According to Bernstein, prescription drugs can easily make their way into and out of households and taking the time to talk to family members about the dangers of prescription painkillers could be a preventative measure that lasts a lifetime.

Dr. Bernstein offers parents the following advice about:

The 10 things you and your family should know, about the dangers of prescription painkillers.

1. Face the Facts. Denial can prevent you from recognizing a real problem at home. Among youths and adults, non-medical use of prescription painkillers ranked second only to marijuana in illicit drug use according to the 2002 National Survey on Drug Use and Health.
2. Acknowledge it’s All Relative. Legal or not, prescription painkillers are just as harmful as street drugs. Prescription painkillers like Oxycodone are synthetic (man-made) opiates, the family of drugs from which heroin is derived.
3. Keep an Eye Out for the Graduate. Children as young as 13-15 years old can easily graduate from abusing Oxycontin (a legal opiate drug) to abusing heroin (an illegal opiate drug). The two drugs have similar effects, therefore attracting the same abuse population.
4. Leverage What’s Newsworthy. Take advantage of incidents in the news to talk to your family about painkillers. In March 2004, a Phoenix fourth-grader took her mother’s prescription painkillers to school and gave them to her friends. A few of the children were hospitalized, while the young girl was taken to the police station and suspended for the year. Making an example out of a story like this helps to discourage children from trying drugs.
5. Don’t Assume It Can’t Be You. You’re not necessarily in the clear if your child is head cheerleader or the class president. Not all kids who abuse prescription drugs are dark, depressed, and troubled. Drug use has become increasingly frequent among a variety of groups of young people.

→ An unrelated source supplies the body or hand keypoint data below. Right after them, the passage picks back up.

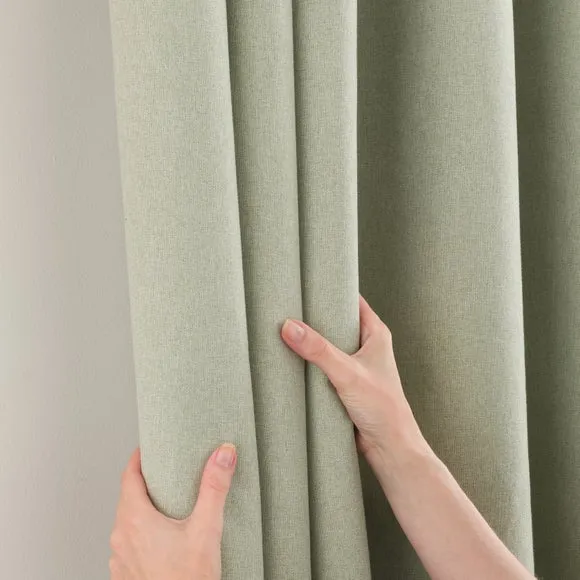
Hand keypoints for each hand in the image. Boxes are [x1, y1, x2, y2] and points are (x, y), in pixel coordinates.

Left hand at [109, 444, 236, 579]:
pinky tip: (162, 538)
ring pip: (127, 523)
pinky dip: (142, 533)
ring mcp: (120, 559)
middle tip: (164, 473)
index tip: (148, 448)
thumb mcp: (206, 529)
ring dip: (142, 510)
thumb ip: (214, 487)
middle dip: (145, 483)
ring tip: (166, 505)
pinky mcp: (126, 575)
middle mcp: (121, 537)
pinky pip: (129, 544)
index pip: (128, 476)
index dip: (138, 459)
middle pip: (127, 498)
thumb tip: (223, 454)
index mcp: (135, 520)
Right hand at [281, 295, 425, 467]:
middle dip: (315, 316)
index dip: (332, 290)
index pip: (352, 301)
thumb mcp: (348, 374)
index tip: (307, 284)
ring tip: (285, 330)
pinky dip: (310, 362)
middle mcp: (366, 346)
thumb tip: (289, 327)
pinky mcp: (345, 383)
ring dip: (311, 342)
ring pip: (328, 345)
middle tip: (288, 307)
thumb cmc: (383, 409)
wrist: (389, 447)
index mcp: (375, 334)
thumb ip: (319, 350)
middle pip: (336, 322)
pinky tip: (292, 360)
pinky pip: (324, 365)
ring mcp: (355, 365)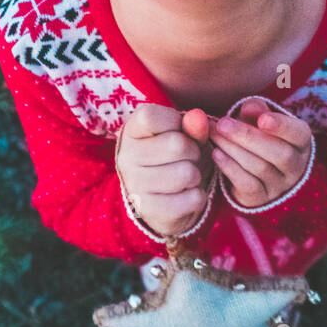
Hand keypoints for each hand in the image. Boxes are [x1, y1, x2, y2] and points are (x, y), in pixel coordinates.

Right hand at [117, 103, 213, 238]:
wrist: (162, 195)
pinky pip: (192, 198)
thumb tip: (199, 118)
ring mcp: (135, 185)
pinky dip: (197, 196)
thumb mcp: (182, 134)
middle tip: (187, 157)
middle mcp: (127, 157)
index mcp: (131, 131)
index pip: (151, 117)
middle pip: (176, 144)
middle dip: (193, 150)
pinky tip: (184, 194)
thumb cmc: (173, 154)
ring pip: (187, 173)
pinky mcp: (150, 210)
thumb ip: (192, 125)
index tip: (176, 130)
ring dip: (196, 175)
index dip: (174, 121)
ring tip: (185, 175)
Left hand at [208, 97, 312, 209]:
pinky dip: (230, 168)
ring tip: (213, 134)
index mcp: (300, 141)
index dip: (282, 126)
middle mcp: (296, 166)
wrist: (253, 169)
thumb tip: (249, 109)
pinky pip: (248, 185)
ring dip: (233, 149)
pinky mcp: (261, 198)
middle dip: (247, 136)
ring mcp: (280, 185)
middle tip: (222, 123)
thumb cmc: (258, 135)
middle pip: (279, 153)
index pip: (298, 134)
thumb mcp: (259, 118)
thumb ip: (255, 111)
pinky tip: (216, 154)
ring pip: (260, 168)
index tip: (262, 119)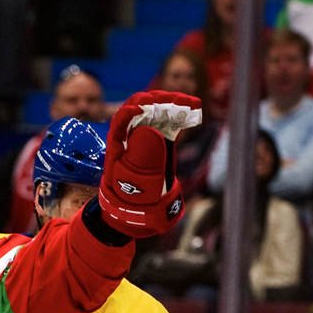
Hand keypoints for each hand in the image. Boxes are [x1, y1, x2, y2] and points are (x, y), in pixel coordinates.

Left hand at [97, 90, 202, 238]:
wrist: (141, 211)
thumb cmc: (132, 199)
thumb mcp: (135, 183)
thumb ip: (142, 158)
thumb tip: (151, 130)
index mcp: (118, 144)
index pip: (121, 120)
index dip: (131, 110)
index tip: (146, 107)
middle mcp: (131, 135)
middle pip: (141, 108)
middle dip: (159, 101)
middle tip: (178, 101)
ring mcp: (147, 136)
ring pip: (158, 112)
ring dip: (174, 104)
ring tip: (192, 104)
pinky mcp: (162, 140)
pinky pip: (170, 122)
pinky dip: (182, 116)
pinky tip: (195, 112)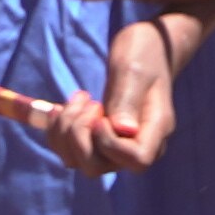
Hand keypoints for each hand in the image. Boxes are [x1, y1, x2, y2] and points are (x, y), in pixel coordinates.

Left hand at [39, 16, 179, 174]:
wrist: (146, 49)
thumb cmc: (144, 53)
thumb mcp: (133, 69)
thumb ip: (127, 99)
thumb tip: (124, 131)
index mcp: (156, 128)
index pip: (137, 160)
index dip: (109, 144)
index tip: (100, 113)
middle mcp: (137, 144)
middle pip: (99, 166)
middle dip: (78, 136)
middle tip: (88, 102)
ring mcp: (116, 146)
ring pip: (79, 162)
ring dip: (66, 132)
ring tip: (79, 98)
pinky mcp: (98, 141)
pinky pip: (68, 151)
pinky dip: (58, 131)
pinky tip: (64, 107)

6. Beware of Emotional Rollercoasters. Changes in a person’s normal behavior can be a sign of dependency. Shifts in energy, mood, and concentration may occur as everyday responsibilities become secondary to the need for the relief the prescription provides. Other signs to look for are social withdrawal, desensitized emotions (indifference or disinterest in things that previously brought them pleasure) and increased inactivity.
7. Watch Out for Going Grunge — Your child’s personal hygiene may diminish as a result of a drug addiction. Significant weight loss may occur, and glazed eyes may indicate an underlying problem.

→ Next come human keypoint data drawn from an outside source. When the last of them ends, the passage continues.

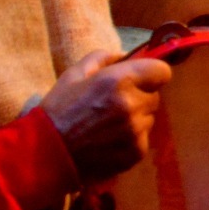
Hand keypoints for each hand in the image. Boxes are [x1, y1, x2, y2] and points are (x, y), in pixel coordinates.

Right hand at [41, 50, 172, 185]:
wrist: (45, 155)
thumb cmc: (58, 111)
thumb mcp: (74, 74)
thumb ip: (103, 58)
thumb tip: (128, 54)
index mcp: (119, 81)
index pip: (162, 71)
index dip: (152, 73)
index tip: (141, 78)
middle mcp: (132, 104)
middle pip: (155, 95)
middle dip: (140, 96)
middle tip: (115, 104)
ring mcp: (136, 131)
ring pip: (149, 118)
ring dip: (136, 118)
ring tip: (108, 124)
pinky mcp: (136, 152)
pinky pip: (143, 138)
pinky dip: (131, 138)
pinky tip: (108, 140)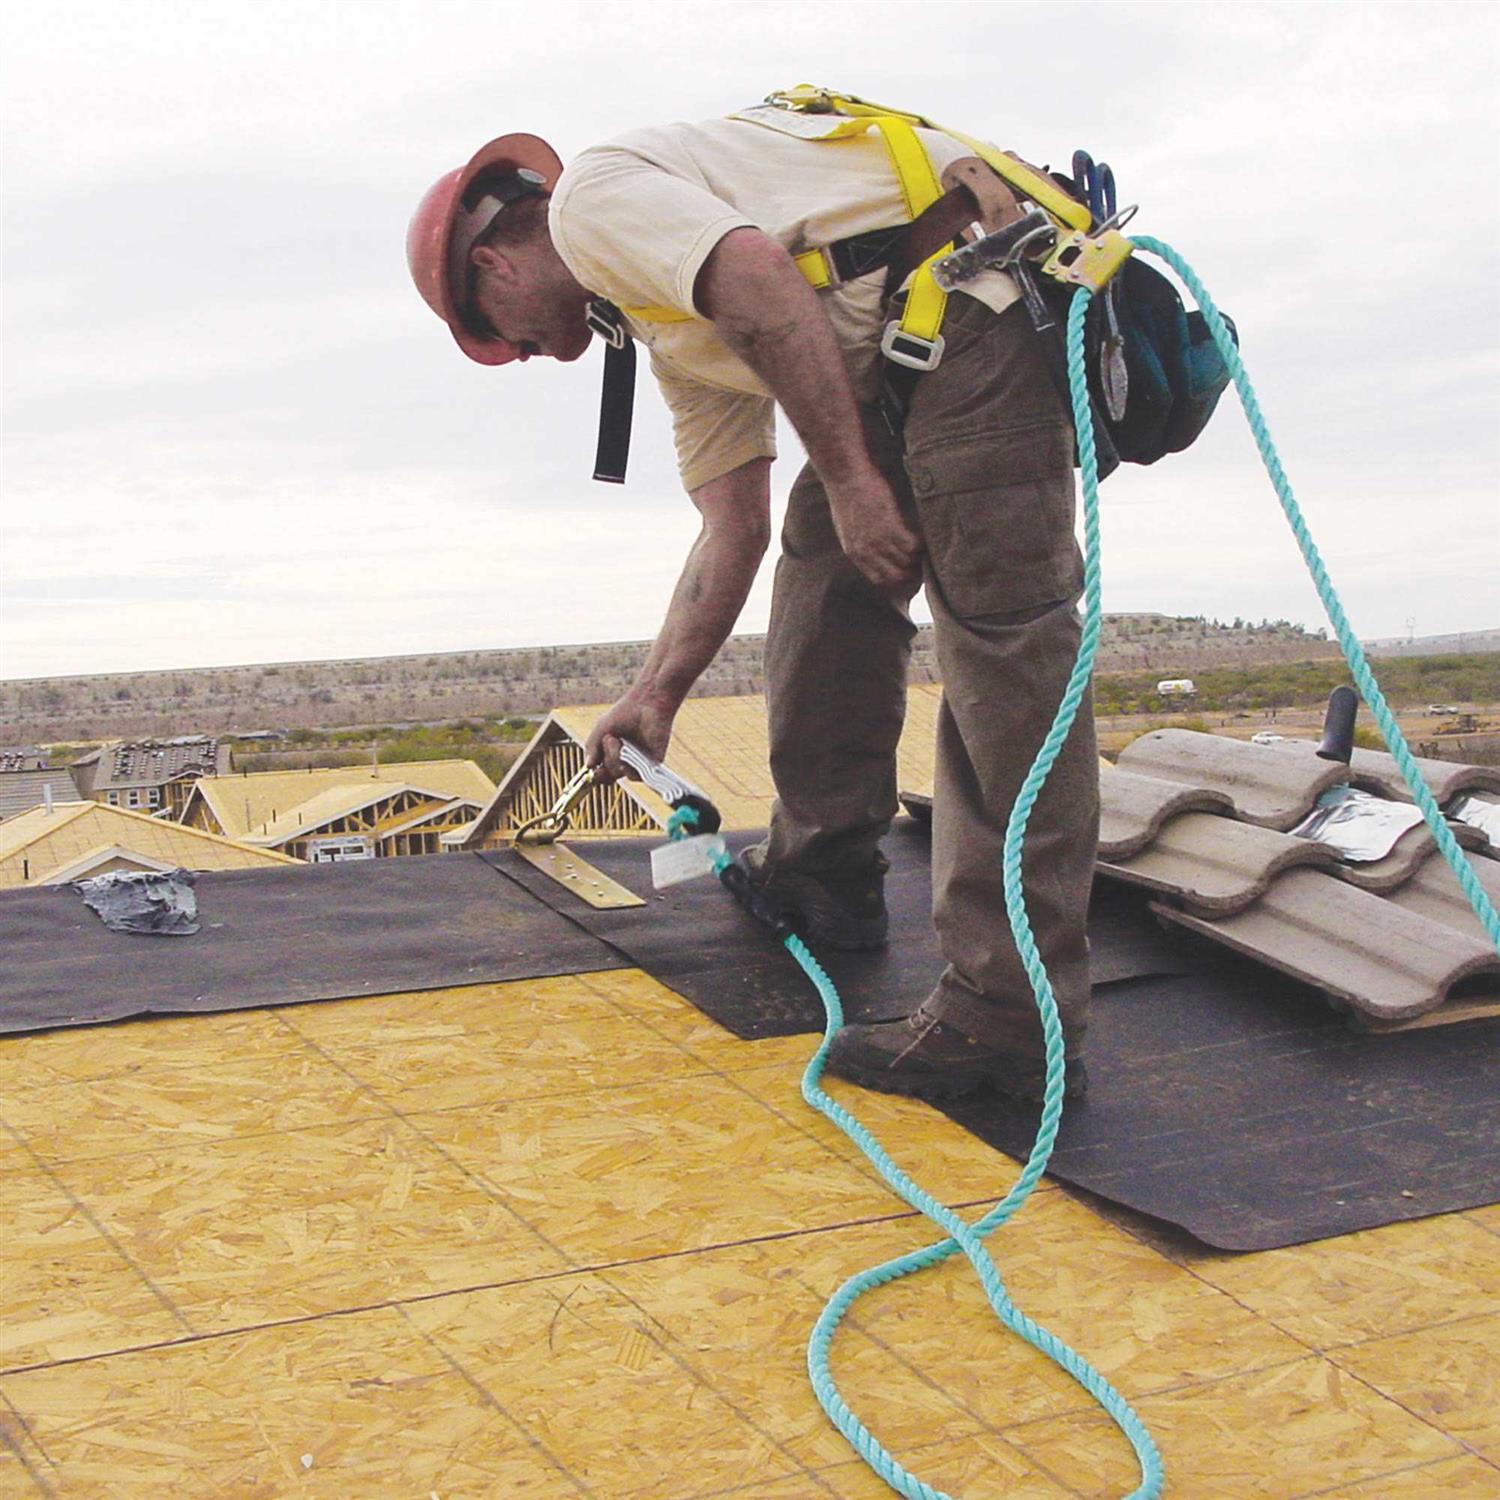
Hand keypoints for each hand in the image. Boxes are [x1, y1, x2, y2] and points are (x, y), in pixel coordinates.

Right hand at [585, 691, 675, 783]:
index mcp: (614, 753)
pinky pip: (637, 775)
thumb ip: (592, 747)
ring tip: (618, 740)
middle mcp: (627, 760)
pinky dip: (628, 767)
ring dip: (615, 759)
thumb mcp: (602, 728)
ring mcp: (639, 761)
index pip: (603, 772)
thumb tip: (588, 766)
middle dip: (606, 758)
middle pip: (610, 774)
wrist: (647, 704)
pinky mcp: (652, 762)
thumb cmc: (625, 712)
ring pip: (621, 774)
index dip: (597, 774)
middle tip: (610, 739)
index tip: (592, 769)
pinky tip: (627, 752)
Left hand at [827, 470, 923, 594]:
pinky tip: (925, 535)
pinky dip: (922, 543)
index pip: (881, 580)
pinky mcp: (891, 525)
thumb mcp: (847, 526)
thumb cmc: (846, 495)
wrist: (844, 476)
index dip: (898, 580)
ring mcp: (878, 539)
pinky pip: (913, 545)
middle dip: (913, 573)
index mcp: (855, 553)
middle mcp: (866, 551)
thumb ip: (860, 542)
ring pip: (907, 562)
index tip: (909, 572)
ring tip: (927, 548)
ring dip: (920, 557)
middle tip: (924, 563)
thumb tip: (874, 548)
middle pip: (897, 576)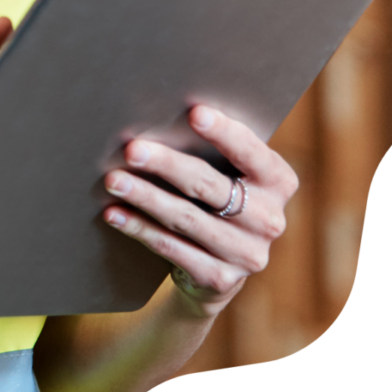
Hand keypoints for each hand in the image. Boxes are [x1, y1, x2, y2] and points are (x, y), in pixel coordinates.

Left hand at [101, 105, 298, 313]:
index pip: (251, 152)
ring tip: (113, 181)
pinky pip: (171, 248)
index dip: (224, 132)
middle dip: (166, 165)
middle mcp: (269, 219)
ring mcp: (247, 254)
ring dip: (145, 197)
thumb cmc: (216, 198)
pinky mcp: (220, 278)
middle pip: (209, 185)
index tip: (194, 112)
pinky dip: (139, 229)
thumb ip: (211, 149)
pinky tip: (114, 214)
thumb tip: (158, 115)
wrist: (218, 267)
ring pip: (186, 218)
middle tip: (131, 150)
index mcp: (278, 181)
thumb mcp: (229, 173)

8. Become a Micro Manager. If your child is prescribed a pain-relieving medication, closely monitor the dosage and
frequency the drug is ingested. Also, if you or your spouse is prescribed a prescription painkiller, be sure to keep it out of your children’s reach and dispose of any extras once you no longer need it.
9. Play it Smart. Listen carefully when your doctor or pharmacist gives you instructions for a drug for a family  member. Provide your doctor with a complete medical history so he or she is aware of other medications being taken and can prevent a negative interaction. Finally, never increase dosage or the frequency of taking a medication without consulting your physician.
10. Trust Your Instincts. If you suspect that a family member is abusing prescription drugs, consult his or her doctor or seek professional help right away. Medical professionals can refer you to treatment programs but the most important thing is to seek help in a timely matter.